Our final pieces for the display were a Pie Data Medical Real-Time Ultrasound Scanner from the 1980s, the Polaroid camera attachment that went with it and three scans from the machine. As no harmful side effects from this technique have been found, ultrasound scanners have been used to examine foetuses since the 1960s instead of X-rays, which were found to be detrimental to the developing foetus. The ultrasound scanner is widely used to monitor the health of the foetus as well as to satisfy some of the family’s curiosity! It can also be used for gynaecology, for example, to detect ovarian cists, fibroids and endometrial abnormalities. Modern scanners have seen various adaptations, including using a curved transducer to get a wider field of view and harmonic imaging, which uses a smaller band of ultrasound frequencies in order to generate a clearer image. The scanner we found was too big to go in the display case so Chloe took a photograph of it against a plain background to put in the case instead.
Helping to put together this display gave me the opportunity to use the connections between archive and museum objects. Together they provide a powerful resource of the history and progress of obstetrics and gynaecology. It was challenging to come up with a theme when I knew so little about the context and purpose of the objects, in particular when much of the Museum collection is still uncatalogued. We spent quite a long time looking through boxes at random, and finding several objects the uses of which we could not even begin to guess! It was fortunate that the two artefacts we chose to research – the Sharman’s Uterotubal Insufflation Apparatus and the Polaroid attachment for the scanner – led to us finding the Rubin’s Tubal Insufflator and the Pie Data Real-Time Ultrasound Scanner.
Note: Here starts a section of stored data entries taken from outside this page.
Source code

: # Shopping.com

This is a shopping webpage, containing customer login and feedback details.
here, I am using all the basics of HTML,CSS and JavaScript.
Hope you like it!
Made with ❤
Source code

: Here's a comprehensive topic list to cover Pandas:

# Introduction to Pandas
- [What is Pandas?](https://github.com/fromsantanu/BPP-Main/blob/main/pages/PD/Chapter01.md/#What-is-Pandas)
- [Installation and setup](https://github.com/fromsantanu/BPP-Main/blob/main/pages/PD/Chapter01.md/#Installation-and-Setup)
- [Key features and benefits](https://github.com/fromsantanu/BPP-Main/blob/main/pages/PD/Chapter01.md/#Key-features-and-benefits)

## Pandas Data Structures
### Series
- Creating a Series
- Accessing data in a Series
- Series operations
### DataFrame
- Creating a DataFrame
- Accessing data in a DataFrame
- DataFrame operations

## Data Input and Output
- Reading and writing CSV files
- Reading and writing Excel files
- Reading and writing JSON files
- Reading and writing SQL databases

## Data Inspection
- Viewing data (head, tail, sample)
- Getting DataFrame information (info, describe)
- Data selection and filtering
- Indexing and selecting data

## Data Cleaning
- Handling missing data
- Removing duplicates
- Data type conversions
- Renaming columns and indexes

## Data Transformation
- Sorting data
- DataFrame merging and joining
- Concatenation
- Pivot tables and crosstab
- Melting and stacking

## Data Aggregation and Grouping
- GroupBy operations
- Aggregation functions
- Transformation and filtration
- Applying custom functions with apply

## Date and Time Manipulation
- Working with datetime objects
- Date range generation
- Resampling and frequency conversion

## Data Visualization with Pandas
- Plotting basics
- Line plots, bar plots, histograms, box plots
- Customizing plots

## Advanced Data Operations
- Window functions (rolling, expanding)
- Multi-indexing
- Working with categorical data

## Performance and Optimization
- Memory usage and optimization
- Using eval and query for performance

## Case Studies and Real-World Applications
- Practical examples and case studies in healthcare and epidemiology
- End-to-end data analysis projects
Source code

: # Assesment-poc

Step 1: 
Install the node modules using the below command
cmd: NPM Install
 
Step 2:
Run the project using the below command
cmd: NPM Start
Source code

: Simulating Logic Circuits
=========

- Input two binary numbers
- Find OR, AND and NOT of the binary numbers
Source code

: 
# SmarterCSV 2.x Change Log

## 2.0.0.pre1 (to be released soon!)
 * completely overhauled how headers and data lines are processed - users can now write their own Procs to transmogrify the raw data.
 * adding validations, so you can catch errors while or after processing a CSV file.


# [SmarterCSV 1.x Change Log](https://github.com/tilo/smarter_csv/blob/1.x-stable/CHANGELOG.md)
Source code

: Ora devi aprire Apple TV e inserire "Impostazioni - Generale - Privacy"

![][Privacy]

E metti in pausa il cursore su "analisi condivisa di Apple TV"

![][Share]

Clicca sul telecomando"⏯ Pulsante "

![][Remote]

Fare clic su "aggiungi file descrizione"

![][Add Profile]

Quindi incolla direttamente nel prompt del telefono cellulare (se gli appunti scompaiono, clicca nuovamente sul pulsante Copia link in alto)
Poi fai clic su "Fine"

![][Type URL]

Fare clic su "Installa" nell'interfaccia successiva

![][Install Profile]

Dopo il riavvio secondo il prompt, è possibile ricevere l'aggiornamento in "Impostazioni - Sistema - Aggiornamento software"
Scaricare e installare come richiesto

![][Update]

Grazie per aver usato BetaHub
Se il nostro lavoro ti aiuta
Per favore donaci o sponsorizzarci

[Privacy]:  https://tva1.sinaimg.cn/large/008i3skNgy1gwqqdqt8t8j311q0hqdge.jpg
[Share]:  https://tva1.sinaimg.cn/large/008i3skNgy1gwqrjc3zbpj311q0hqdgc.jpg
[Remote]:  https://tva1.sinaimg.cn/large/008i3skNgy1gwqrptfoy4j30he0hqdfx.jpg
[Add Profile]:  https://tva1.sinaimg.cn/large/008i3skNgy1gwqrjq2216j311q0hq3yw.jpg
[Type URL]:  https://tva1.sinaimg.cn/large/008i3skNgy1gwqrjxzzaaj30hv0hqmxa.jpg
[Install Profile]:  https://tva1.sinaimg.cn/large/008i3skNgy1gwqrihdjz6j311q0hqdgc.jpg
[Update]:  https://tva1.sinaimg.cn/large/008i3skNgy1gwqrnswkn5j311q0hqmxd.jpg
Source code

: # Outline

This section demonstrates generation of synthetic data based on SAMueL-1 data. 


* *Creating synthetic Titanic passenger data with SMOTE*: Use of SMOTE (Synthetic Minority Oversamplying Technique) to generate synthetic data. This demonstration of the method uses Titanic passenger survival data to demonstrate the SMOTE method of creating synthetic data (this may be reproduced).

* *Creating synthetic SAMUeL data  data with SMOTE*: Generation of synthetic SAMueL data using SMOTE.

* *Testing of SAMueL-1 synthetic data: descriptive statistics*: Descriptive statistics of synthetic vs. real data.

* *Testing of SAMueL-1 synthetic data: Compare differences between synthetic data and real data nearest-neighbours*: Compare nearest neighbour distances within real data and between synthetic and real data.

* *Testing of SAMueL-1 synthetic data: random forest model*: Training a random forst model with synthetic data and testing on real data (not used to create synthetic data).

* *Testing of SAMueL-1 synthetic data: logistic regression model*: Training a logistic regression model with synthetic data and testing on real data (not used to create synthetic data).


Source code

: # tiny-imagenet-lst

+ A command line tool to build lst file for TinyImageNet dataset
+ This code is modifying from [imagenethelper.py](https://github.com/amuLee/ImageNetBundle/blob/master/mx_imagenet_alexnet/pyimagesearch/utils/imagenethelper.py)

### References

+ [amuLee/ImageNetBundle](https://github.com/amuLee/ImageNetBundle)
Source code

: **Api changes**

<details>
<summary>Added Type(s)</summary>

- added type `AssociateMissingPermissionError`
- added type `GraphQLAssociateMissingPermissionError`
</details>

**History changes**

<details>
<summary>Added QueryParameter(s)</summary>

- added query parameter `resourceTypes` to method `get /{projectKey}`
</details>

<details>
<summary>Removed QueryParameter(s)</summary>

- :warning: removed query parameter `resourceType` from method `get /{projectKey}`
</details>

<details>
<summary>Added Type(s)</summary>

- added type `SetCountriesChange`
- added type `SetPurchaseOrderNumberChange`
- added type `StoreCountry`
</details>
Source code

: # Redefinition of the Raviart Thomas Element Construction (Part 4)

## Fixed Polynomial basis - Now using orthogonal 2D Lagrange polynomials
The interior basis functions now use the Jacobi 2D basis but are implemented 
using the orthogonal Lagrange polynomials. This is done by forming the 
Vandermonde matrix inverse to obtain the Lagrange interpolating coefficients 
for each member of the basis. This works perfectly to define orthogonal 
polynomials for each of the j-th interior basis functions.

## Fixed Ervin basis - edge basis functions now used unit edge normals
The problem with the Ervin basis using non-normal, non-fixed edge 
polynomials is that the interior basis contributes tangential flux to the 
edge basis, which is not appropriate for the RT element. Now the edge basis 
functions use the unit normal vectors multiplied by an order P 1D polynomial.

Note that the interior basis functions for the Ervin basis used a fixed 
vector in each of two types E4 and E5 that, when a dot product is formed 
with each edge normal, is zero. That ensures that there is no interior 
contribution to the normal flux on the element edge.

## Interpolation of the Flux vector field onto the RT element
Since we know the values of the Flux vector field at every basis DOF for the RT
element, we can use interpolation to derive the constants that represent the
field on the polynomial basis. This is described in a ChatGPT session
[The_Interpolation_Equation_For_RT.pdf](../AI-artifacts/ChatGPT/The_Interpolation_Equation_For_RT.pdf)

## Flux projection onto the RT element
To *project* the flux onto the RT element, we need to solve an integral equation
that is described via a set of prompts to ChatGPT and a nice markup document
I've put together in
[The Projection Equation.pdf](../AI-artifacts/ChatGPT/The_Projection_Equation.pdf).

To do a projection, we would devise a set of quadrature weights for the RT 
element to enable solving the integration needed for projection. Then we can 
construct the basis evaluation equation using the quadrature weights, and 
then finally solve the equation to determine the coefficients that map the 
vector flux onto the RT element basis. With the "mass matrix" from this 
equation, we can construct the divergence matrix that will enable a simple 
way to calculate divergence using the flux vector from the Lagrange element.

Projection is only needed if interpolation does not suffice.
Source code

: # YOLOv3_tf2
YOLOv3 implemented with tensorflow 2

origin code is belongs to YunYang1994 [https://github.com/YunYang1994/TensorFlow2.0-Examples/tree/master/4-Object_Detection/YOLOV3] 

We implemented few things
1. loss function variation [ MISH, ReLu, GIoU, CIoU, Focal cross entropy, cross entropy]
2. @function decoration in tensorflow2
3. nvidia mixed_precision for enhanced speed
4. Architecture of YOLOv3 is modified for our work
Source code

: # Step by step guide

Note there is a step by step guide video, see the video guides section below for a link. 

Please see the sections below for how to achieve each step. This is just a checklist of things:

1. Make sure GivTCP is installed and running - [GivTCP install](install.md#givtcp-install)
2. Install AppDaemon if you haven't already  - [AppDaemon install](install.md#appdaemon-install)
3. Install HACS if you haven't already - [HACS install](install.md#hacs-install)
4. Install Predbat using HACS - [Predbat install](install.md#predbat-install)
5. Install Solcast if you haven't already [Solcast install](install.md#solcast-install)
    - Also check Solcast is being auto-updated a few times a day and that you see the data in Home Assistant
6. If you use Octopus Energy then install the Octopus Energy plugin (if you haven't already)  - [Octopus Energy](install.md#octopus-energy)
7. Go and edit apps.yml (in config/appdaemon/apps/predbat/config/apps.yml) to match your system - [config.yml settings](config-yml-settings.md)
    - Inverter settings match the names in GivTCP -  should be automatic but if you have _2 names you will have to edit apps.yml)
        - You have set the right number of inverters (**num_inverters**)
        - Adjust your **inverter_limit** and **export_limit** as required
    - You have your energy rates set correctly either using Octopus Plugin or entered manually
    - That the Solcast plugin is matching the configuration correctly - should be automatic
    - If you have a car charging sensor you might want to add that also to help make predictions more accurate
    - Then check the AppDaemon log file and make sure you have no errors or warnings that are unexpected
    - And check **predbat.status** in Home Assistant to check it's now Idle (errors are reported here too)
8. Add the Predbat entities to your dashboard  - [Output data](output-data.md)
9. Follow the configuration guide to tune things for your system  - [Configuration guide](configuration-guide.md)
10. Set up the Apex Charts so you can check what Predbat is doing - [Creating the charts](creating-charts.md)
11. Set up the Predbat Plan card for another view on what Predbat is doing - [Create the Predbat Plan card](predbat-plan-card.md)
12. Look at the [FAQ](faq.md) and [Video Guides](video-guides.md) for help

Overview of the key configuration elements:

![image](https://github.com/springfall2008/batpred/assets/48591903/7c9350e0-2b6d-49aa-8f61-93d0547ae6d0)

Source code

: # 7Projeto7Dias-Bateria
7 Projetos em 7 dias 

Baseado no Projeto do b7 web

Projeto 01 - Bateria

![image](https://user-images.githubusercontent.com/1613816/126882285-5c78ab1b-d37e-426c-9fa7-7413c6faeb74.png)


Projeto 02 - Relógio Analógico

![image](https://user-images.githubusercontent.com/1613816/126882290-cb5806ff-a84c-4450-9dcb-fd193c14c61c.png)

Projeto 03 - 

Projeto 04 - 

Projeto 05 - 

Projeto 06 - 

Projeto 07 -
If we had not researched the uses of the pieces we started with, we would have been unaware of their connection to these others. From this slightly larger collection we were able to come up with the theme of developments in technology, and Chloe knew some of the history of forceps, and was able to find examples to illustrate it.
I really enjoyed learning a little about the objects and contributing to the display in order to tell their story. The only experience I have previously had of anything like this is dressing a shop window! It was interesting to consider the audience for the display and to try to meet their needs. The captions we initially wrote were not appropriate for the style of the display, so the College Archivist edited and added to them. Instead of focusing on descriptions of the instruments and accounts of their uses, which would largely be known to many College visitors, it is more interesting for them if we include a history of the objects and the people behind them. I was pleased when together we managed to create what I hope is a successful narrative.